WHAT YOU WILL DO:
Look for the string "Dove" in the data below, and copy each line that holds it.
======== INFORMATION GIVEN ========
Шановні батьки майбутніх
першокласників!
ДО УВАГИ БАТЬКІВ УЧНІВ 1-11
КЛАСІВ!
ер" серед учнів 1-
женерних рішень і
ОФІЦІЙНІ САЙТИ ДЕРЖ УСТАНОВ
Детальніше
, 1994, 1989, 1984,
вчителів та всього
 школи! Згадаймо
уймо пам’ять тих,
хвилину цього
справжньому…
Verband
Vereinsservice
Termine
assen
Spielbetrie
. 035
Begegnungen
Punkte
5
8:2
========
======== INFORMATION GIVEN ========
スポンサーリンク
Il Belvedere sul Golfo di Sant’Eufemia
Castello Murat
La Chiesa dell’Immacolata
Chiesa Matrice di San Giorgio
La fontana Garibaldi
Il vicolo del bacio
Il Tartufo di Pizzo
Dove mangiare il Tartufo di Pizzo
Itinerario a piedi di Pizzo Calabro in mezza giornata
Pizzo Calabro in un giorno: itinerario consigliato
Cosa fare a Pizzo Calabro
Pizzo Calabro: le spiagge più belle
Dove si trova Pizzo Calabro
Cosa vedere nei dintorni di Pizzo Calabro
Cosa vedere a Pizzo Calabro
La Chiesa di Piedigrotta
========
RESULT OF THE EXERCISE:
Dove mangiare il Tartufo di Pizzo
Dove si trova Pizzo Calabro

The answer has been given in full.